═══ MATERIAL SUPPLIED
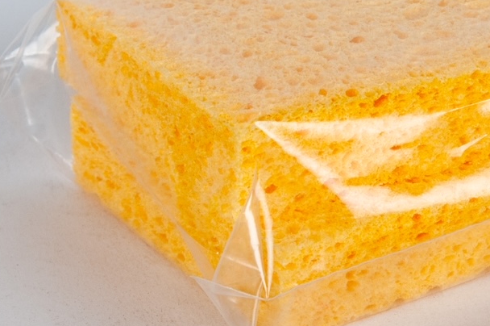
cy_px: 136
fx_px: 1632
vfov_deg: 11.4
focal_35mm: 120
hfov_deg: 17.0
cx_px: 375
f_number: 8
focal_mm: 38
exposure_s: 1/125
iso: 100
══════
Reproduce the records in full and leave the images behind.

SOLUTION TO THIS EXERCISE
cy_px: 136
fx_px: 1632
vfov_deg: 11.4
focal_35mm: 120
hfov_deg: 17.0
cx_px: 375
f_number: 8
focal_mm: 38
exposure_s: 1/125
iso: 100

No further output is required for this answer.